# EXERCISE AIM
The response must contain every line from the records below that has "Client".

# MATERIAL FOR THIS TASK
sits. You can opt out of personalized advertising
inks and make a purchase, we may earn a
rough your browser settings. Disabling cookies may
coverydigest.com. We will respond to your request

* * *

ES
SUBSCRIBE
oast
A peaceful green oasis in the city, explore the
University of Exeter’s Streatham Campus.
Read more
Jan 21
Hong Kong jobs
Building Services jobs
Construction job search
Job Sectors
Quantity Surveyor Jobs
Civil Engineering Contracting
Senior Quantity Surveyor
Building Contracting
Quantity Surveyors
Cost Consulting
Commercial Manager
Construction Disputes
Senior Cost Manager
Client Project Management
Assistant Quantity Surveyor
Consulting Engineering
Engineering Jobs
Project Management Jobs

==

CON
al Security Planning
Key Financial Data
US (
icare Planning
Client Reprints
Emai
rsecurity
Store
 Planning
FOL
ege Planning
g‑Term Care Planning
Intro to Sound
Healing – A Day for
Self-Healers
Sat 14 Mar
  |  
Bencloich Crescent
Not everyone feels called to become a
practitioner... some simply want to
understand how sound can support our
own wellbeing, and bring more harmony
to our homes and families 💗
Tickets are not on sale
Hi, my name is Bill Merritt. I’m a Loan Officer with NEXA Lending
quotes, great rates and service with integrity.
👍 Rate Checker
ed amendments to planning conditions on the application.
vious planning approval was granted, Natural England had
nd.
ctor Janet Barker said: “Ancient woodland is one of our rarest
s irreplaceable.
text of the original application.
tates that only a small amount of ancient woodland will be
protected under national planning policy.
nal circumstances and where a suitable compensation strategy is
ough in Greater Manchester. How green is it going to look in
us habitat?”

# YOUR SOLUTION
Client Project Management
Client Reprints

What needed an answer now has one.